WHAT THE TASK REQUIRES:
The required output is the exact run of lines below that opens at the line with "el carácter universal del derecho de" and closes at the line with "en su condición de Secretario de una".

RECORD EXTRACTS:

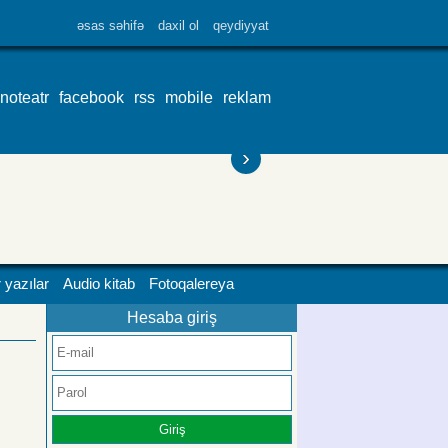
əsas səhifə
daxil ol
qeydiyyat
inoteatr
facebook
rss
mobile
reklam
›
 yazılar
Audio kitab
Fotoqalereya
Hesaba giriş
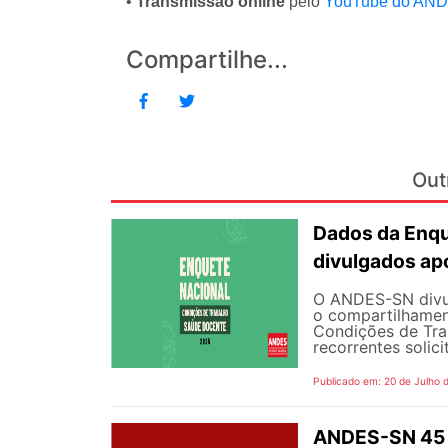
•
Transmissão online
pelo
YouTube do AN
Compartilhe...
Out
Dados da Enqu
divulgados ap
O ANDES-SN divulg
o compartilhamen
Condições de Tra
recorrentes solici
Publicado em: 20 de Julho 
ANDES-SN 45 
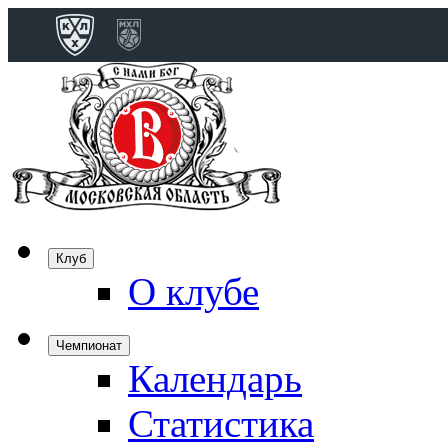
Конференция 
Дивизион Бобро
Лада
СКА
Спартак
Клуб
Торпедо
О клубе
ХК Сочи
Чемпионат
Календарь
Дивизион Тарас
Динамо Мн
Статистика
Динамо М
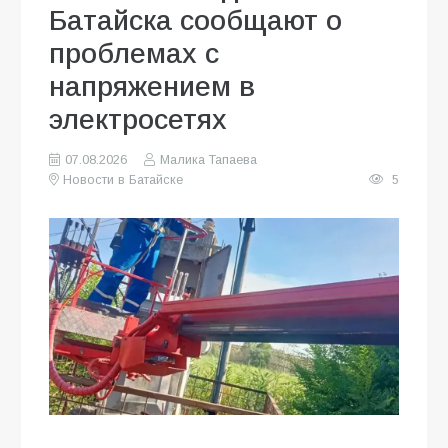
Батайска сообщают о
проблемах с
напряжением в
электросетях
07.08.2026
Малика Тапаева
Новости в Батайске
5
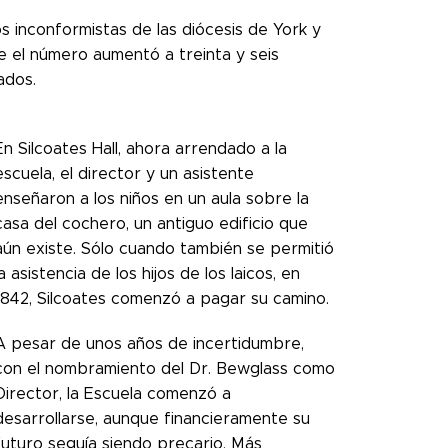
s inconformistas de las diócesis de York y
ue el número aumentó a treinta y seis
ados.
En Silcoates Hall, ahora arrendado a la
escuela, el director y un asistente
enseñaron a los niños en un aula sobre la
casa del cochero, un antiguo edificio que
aún existe. Sólo cuando también se permitió
la asistencia de los hijos de los laicos, en
1842, Silcoates comenzó a pagar su camino.
A pesar de unos años de incertidumbre,
con el nombramiento del Dr. Bewglass como
Director, la Escuela comenzó a
desarrollarse, aunque financieramente su
futuro seguía siendo precario. Más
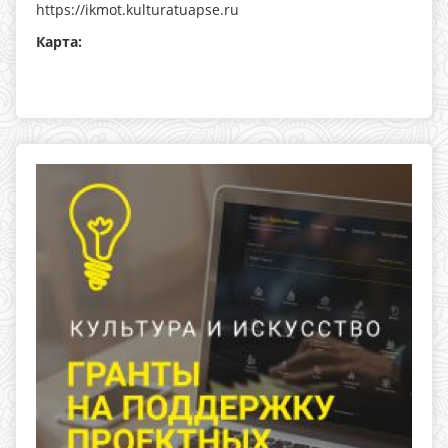
https://ikmot.kulturatuapse.ru
Карта:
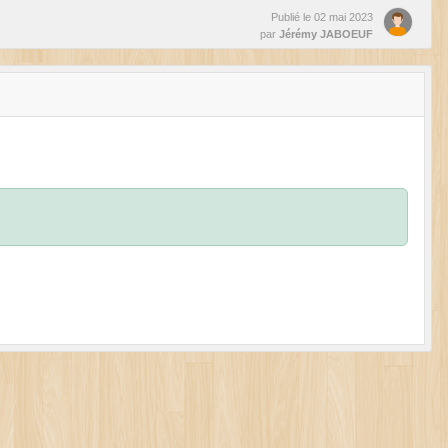
Publié le
02 mai 2023
par
Jérémy JABOEUF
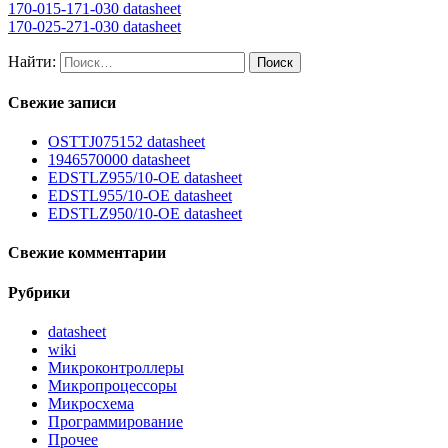
170-015-171-030 datasheet
170-025-271-030 datasheet
Найти:
Свежие записи
OSTTJ075152 datasheet
1946570000 datasheet
EDSTLZ955/10-OE datasheet
EDSTL955/10-OE datasheet
EDSTLZ950/10-OE datasheet
Свежие комментарии
Рубрики
datasheet
wiki
Микроконтроллеры
Микропроцессоры
Микросхема
Программирование
Прочее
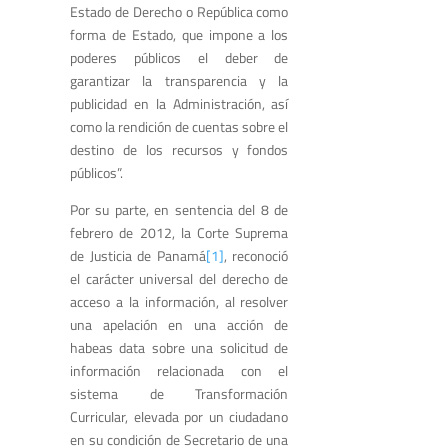
Estado de Derecho o República como
forma de Estado, que impone a los
poderes públicos el deber de
garantizar la transparencia y la
publicidad en la Administración, así
como la rendición de cuentas sobre el
destino de los recursos y fondos
públicos”.
Por su parte, en sentencia del 8 de
febrero de 2012, la Corte Suprema
de Justicia de Panamá
[1]
, reconoció
el carácter universal del derecho de
acceso a la información, al resolver
una apelación en una acción de
habeas data sobre una solicitud de
información relacionada con el
sistema de Transformación
Curricular, elevada por un ciudadano
en su condición de Secretario de una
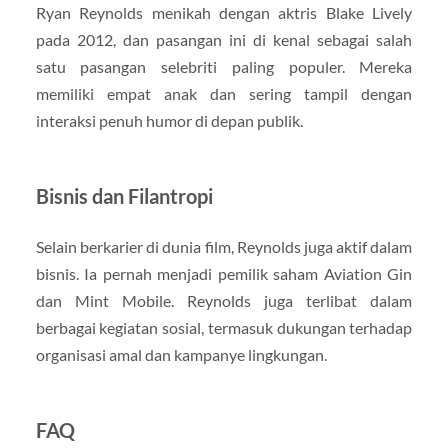
Ryan Reynolds menikah dengan aktris Blake Lively
pada 2012, dan pasangan ini di kenal sebagai salah
satu pasangan selebriti paling populer. Mereka
memiliki empat anak dan sering tampil dengan
interaksi penuh humor di depan publik.
Bisnis dan Filantropi
Selain berkarier di dunia film, Reynolds juga aktif dalam
bisnis. Ia pernah menjadi pemilik saham Aviation Gin
dan Mint Mobile. Reynolds juga terlibat dalam
berbagai kegiatan sosial, termasuk dukungan terhadap
organisasi amal dan kampanye lingkungan.
FAQ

YOUR RESPONSE:
el carácter universal del derecho de
acceso a la información, al resolver
una apelación en una acción de
habeas data sobre una solicitud de
información relacionada con el
sistema de Transformación
Curricular, elevada por un ciudadano
en su condición de Secretario de una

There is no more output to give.